Wednesday, July 9, 2014

Two Ways To Make History



“There are two ways to make history : write some words and/or take some picture”

Setelah selama setahun ini kembali berkegiatan dalam dunia jurnalistik, tiba-tiba aja gua kepikiran kata-kata di atas. Apalagi selama kelas XI kemaren, gua lumayan sering ngobrol sama seorang guru sejarah. Nampaknya ada yang menyambungkan antara keduanya, yang menghasilkan kata-kata tersebut. Ada dua cara untuk membuat sejarah : tulislah kata dan/atau ambillah gambar (foto). Menulis dan mengambil gambar, keduanya bisa kita ringkes jadi sebuah nama kegiatan : dokumentasi. Ternyata, dunia jurnalistik emang sangat berpengaruh dalam “pembuatan” sejarah itu sendiri.

Pas gua share kata-kata itu ke sosmed, ada beberapa temen yang “protes”; Kan nggak cuma dua itu doang rak; Take action juga bisa kali. Ya, itu juga bener kok. Tapi, yang gitu-gitu kebetulan agak kurang relevan sama apa yang gua maksud.

Mari kita tilik secuil aja sejarah kemerdekaan Indonesia, pas yang bagian detik-detik proklamasi kemerdekaannya aja deh. Ketika itu, semua usaha udah dikerahkan demi terlaksananya proklamasi kemerdekaan Indonesia yang sakral itu. Penculikan Soekarno untuk mengamankannya dari pengaruh Jepang, begadang bikin teks proklamasi, muter-muter di jalan raya demi menghindari pasukan Jepang yang berjaga di mana-mana, hingga sampai di tempat pembacaan proklamasi, halaman rumah Soekarno. Pembacaan proklamasi kemerdekaan pun dilaksanakan, dilanjutkan upacara pengibaran bendera.

Bayangin, gimana kalo nggak ada seorang pun yang menuliskan alur kejadian selama peristiwa tersebut berlangsung. Gak yakin cerita tentang detik-detik proklamasi itu sampe kepada kita sekarang. Bayangin, gimana kalo saat itu gak ada yang motoin Soekarno pas lagi baca teks proklamasi, atau motoin pas lagi upacara benderanya. Gak yakin kita sekarang bisa ngebayangin gimana suasana yang sebenernya saat itu. Intinya, sebenernya dokumentasilah yang mengantarkan sejarah itu pada kita. Yang membuat sejarah itu menjadi sejarah bagi kita.

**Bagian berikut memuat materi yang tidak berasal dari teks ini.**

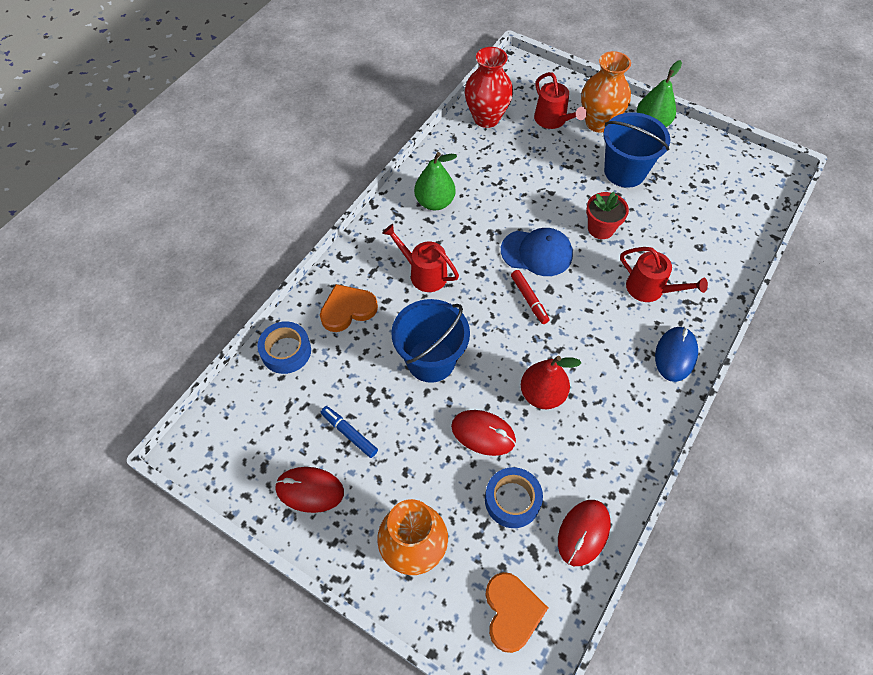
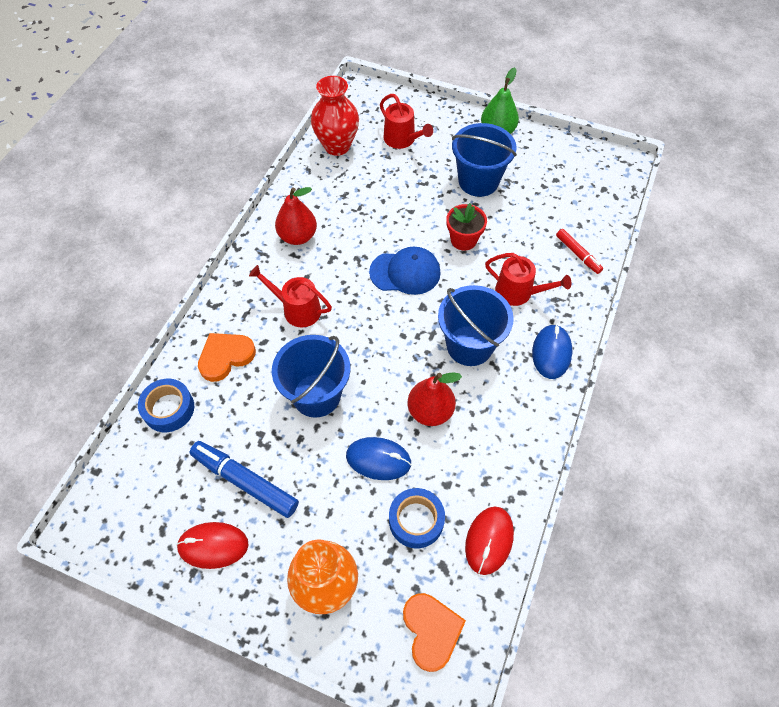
camera: 10 degrees left, 0 degrees up
(349, 434) = (245, 482): blue marker -> blue marker, size x1.71
(434, 202) = (298, 236): green pear -> red pear
(483, 433) = (378, 459): red mouse -> blue mouse
(529, 299) = (404, 319): red marker -> red marker (578, 254)
(591, 335) = (469, 345): none -> blue bucket
(598, 123) = (446, 137): orange vase -> none

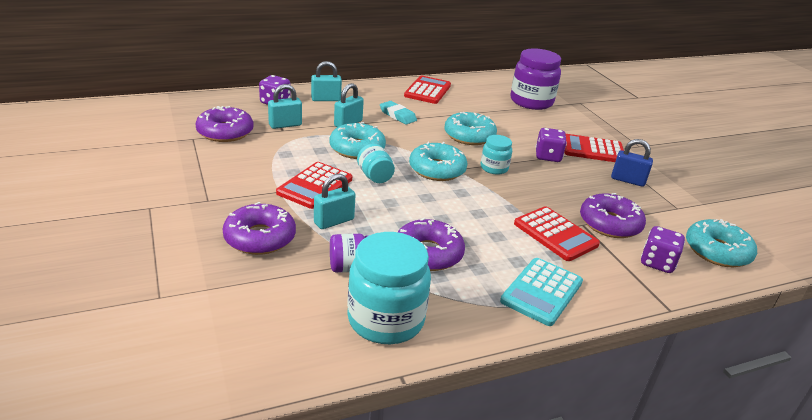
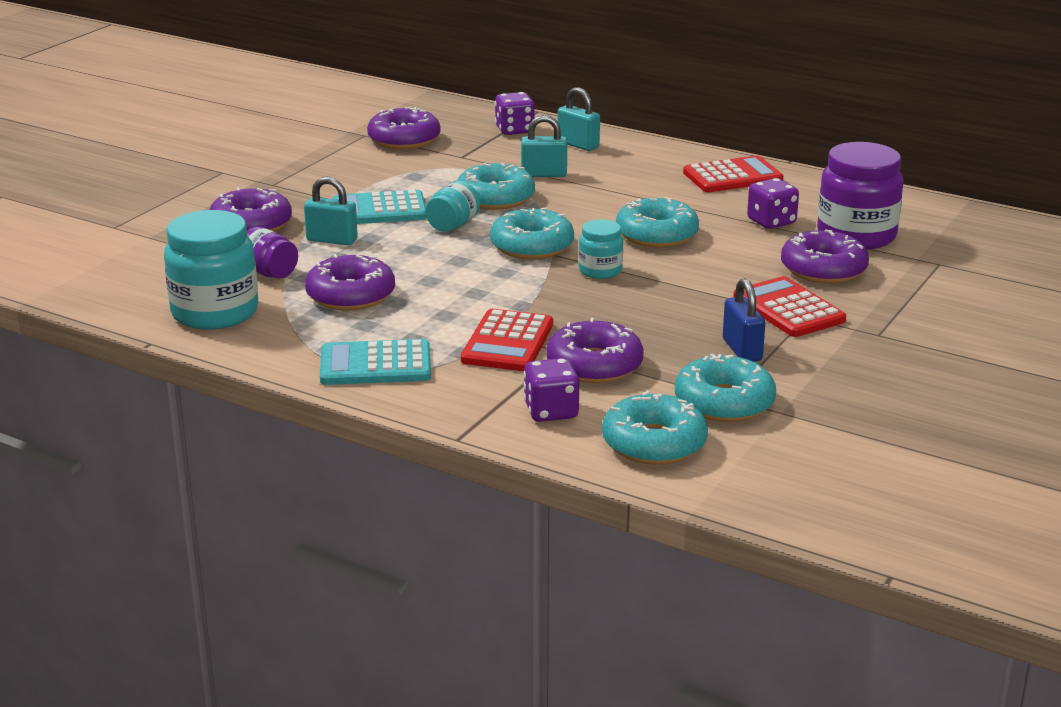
camera: 55 degrees right, 5 degrees down
(285, 125) = (475, 153): turquoise padlock -> none
(315, 186) = (379, 210): red calculator -> turquoise calculator
(397, 115) = (622, 186): turquoise eraser -> none
(548, 156) = (702, 289): purple dice -> purple dice (771, 222)
(558, 123) = (823, 269): none -> purple donut
(683, 212) = (724, 402): none -> turquoise donut

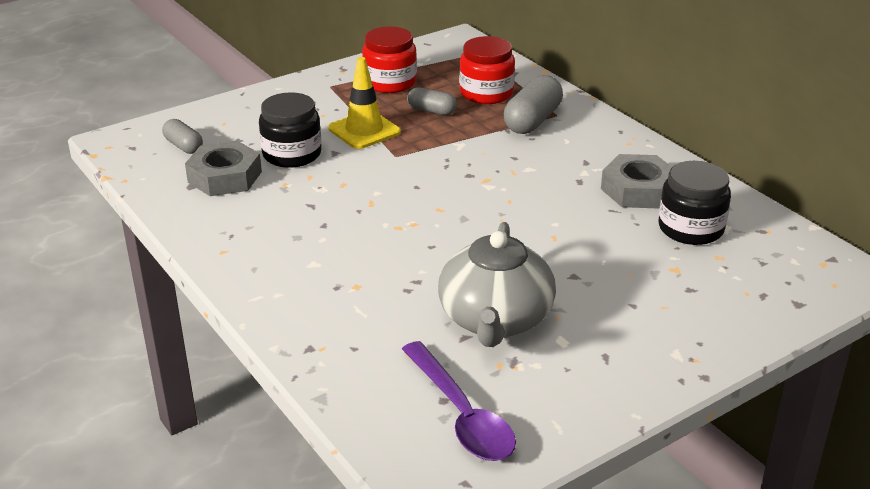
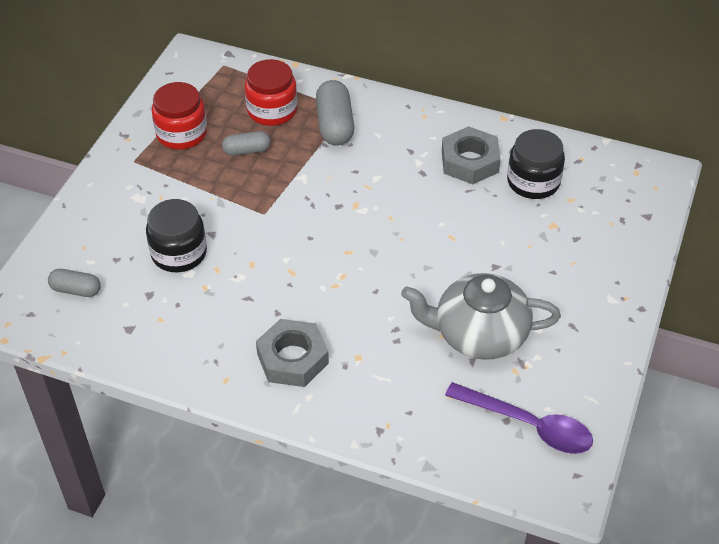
camera: 35 degrees left, 15 degrees up
(225, 177) = (148, 305): grey nut -> grey nut (292, 359)
(364, 130) = (213, 198): yellow traffic cone -> none
(495, 320) = (479, 334): grey teapot -> grey teapot turned 120 degrees clockwise

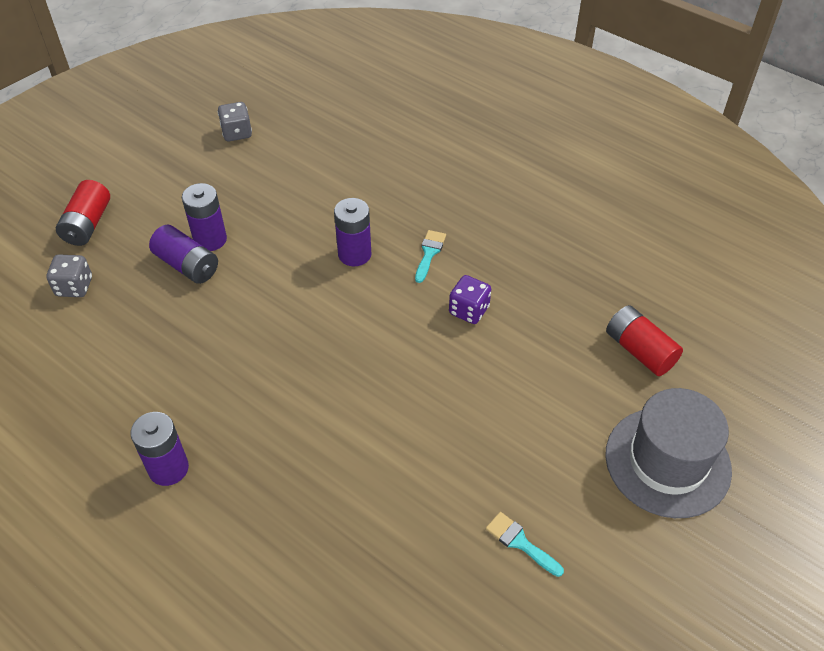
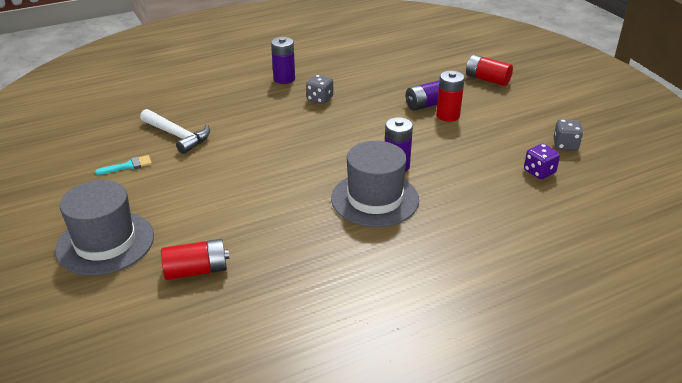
camera: 115 degrees right, 15 degrees down
(74, 287) = (433, 70): grey dice -> grey dice (320, 99)
(210, 239) = (448, 115): purple battery -> red battery
(413, 525) = (177, 136): none -> white hammer
(429, 253) = (375, 199): turquoise brush -> grey hat
(469, 310) = (305, 200): purple dice -> purple dice (539, 172)

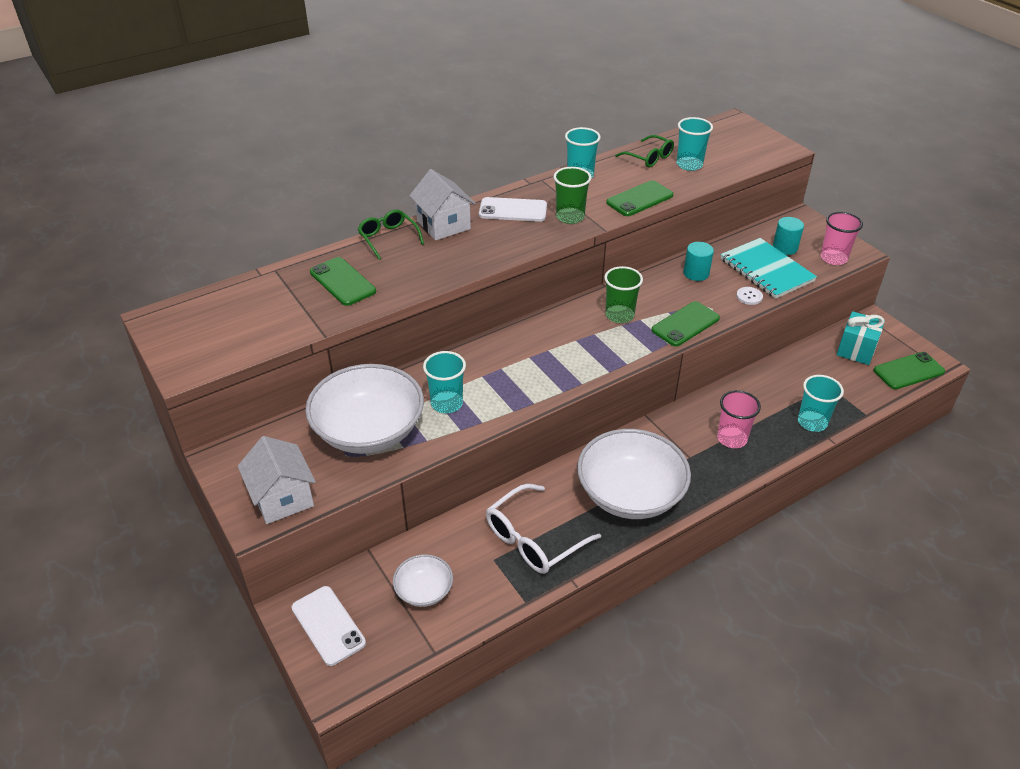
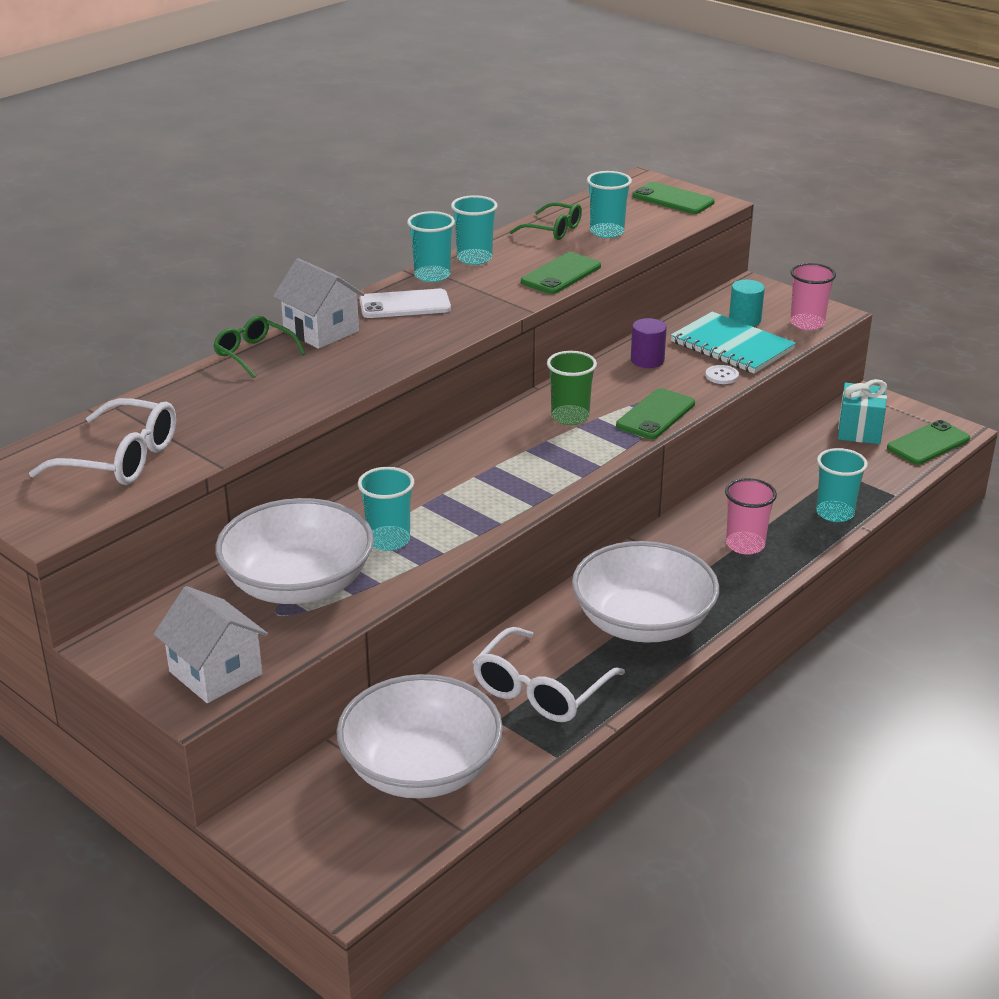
camera: 15 degrees left, 10 degrees down
(259, 317) = (121, 459): none -> white glasses
(328, 625) = (309, 829): white phone -> none
(342, 282) = (216, 407): green phone -> green phone (673, 199)
(424, 590) = (421, 769): white bowl -> white bowl, size x2.03
(543, 186) = (432, 275): none -> turquoise cup
(570, 217) = (482, 303): green cup -> none
(696, 273) = (647, 360): turquoise cylinder -> purple cylinder

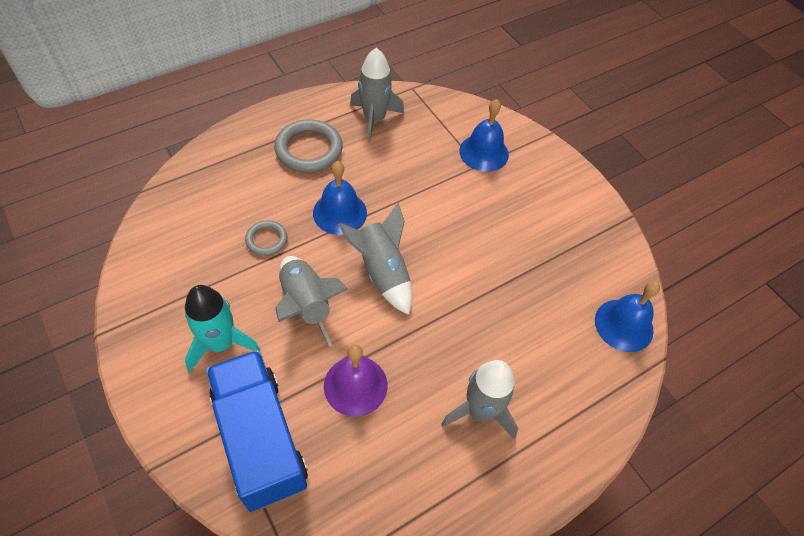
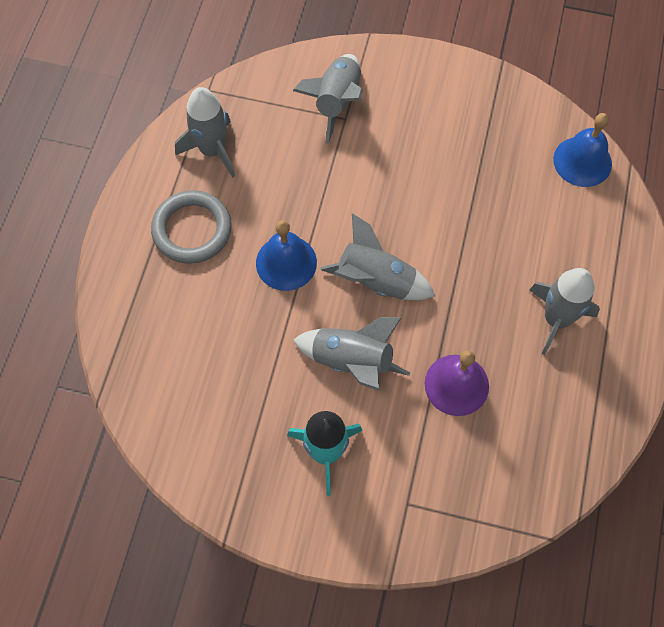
camera: 40 degrees left, 10 degrees up
(260, 439) = (437, 486): blue truck -> none
(266, 240) = (257, 340): grey ring -> none
(484, 152) = (337, 102): blue bell -> grey rocket

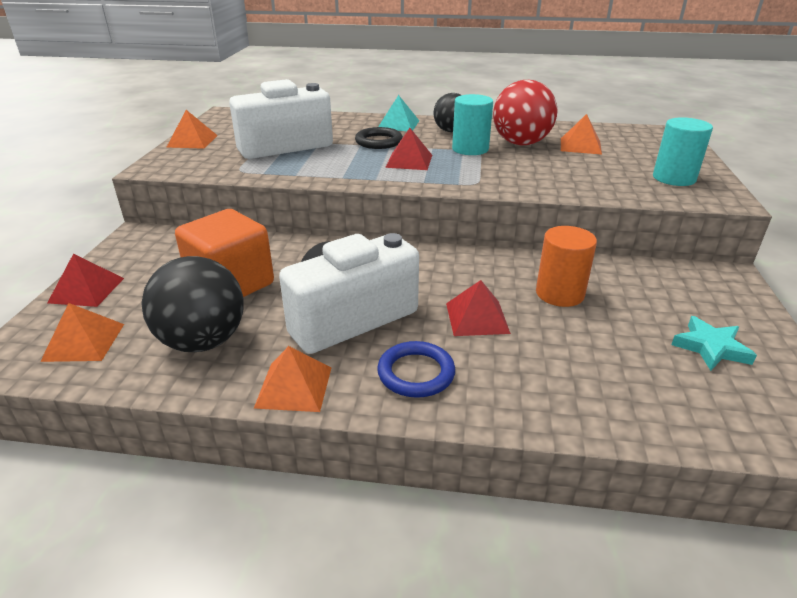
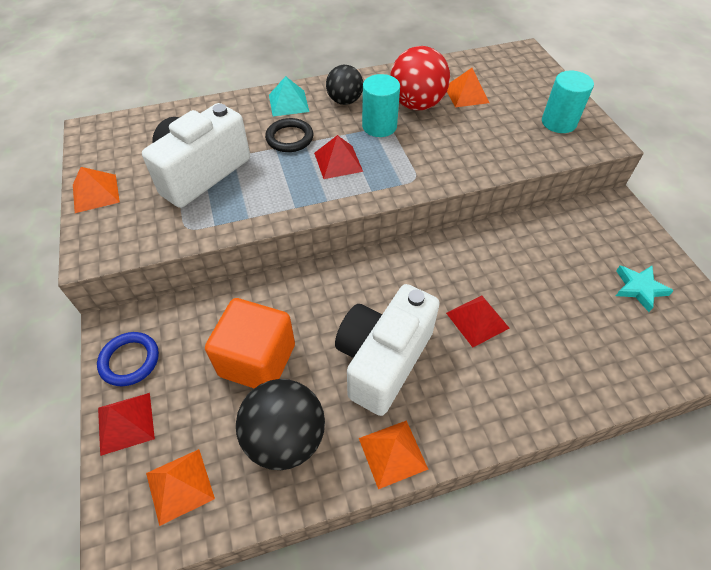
camera: 25 degrees left, 20 degrees up
(416, 373) = (470, 398): blue ring -> blue ring (130, 360)
(559, 293) = (519, 269): orange cylinder -> none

Sebenernya, quotes yang gua sebut di atas tadi juga mewakili perasaan dan ekspektasi gua pas dulu bikin blog ini. Pemikiran itu juga yang terus memotivasi gua buat rajin ngisi jurnal pribadi (baca : diary) gua. Dan walaupun gua nggak punya kamera, gua selalu berusaha buat minta foto-foto kegiatan sama anak yang berkamera. Untungnya jadi divisi jurnalistik, gua jadi punya akses khusus sama hard disk OSIS yang isinya foto-foto kegiatan \m/

Tapi, kenapa harus nulis? Kenapa harus poto?

Mengingat adalah salah satu kelemahan manusia, bro (khususnya gua). Manusia nggak bisa mengingat semua hal.  Manusia bisa jadi lupa akan apa yang dilakukannya di masa silam.

So, sama sekali gak rugi kalo kita mulai mendokumentasikan apa yang kita alami saat ini. Khusus buat cowok nih, gak usah gengsi kali kalo punya diary. Kan diary isinya nggak harus curhatan-curhatan galau. Karena dengan tulisan dan gambar, kita bisa menceritakan dengan nyata kepada generasi penerus kita tentang apa yang pernah kita kerjakan di masa silam, untuk dijadikan pelajaran hidup bagi mereka.